On a related note, several sessions will cover the pulmonary aspects of climate change, the respiratory impacts of wildfire, and the changing geographic ranges of infectious diseases, such as Climate Change as a Mass Casualty Threat: Implications for Critical Care Systems.

And when it comes to sessions for mid-career clinicians, Dr. Maves said not to miss High Risk, High Mortality: Critical ID Challenges in Patients Who Are Immunocompromised.

“It's pretty much every day when I'm the consult attending and there is some novel immunosuppressive agent that I have never heard of before that knocks out a different arm of the immune system,” he said. “Figuring out how to approach those patients, how to recognize them, and how to manage them quickly and acutely is essential. That's certainly one where even I need an update–and I do that literally for a living.”

He’s also looking forward to High-Consequence Infectious Threats in Critical Care, which will dive into what Dr. Maves calls low-incidence but high-consequence pathogens.

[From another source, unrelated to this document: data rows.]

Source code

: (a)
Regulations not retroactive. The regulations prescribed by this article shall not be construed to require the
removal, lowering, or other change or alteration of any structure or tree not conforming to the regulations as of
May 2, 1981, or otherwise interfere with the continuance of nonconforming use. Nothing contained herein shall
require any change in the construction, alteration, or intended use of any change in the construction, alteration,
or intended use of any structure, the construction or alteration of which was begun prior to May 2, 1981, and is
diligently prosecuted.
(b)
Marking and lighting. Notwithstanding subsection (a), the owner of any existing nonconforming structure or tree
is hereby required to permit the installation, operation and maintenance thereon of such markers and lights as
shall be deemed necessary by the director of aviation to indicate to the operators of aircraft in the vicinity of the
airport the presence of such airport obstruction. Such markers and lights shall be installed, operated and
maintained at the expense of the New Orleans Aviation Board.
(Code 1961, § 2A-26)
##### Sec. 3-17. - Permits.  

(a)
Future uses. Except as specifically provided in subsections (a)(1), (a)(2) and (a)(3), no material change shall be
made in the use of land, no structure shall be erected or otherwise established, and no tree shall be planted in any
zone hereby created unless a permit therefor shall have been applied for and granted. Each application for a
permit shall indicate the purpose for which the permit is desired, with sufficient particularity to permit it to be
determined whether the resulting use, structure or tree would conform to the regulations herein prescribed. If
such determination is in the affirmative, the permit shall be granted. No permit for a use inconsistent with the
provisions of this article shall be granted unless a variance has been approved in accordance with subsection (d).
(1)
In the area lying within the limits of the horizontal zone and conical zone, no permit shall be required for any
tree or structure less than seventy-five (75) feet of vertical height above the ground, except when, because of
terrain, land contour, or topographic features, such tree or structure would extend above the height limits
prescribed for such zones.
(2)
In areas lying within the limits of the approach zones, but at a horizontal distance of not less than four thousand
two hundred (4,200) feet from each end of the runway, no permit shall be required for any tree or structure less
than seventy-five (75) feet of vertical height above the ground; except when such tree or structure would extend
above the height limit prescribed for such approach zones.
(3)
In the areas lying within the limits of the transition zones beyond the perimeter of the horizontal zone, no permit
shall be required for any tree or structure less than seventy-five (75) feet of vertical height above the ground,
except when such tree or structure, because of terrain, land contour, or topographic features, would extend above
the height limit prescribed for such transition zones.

“A big focus of these talks will be on how to recognize a novel high-consequence respiratory pathogen,” he explained. “What do you need to do in suspected cases? How do you actually operationalize that? What are the things we need to do when we suspect an entity? What is the next step in terms of formal identification, notification of public health authorities, and collaboration with other groups to see if they need, for example, a biocontainment unit?”

Dr. Maves got his start in infectious disease before he retrained in critical care. He first attended the CHEST Annual Meeting in 2016.

“I don’t think I’ve missed one since,” he said. “When you're in academics, you speak at a number of meetings. For me, the CHEST meeting has always been very educational, very informative, and arguably the most fun.”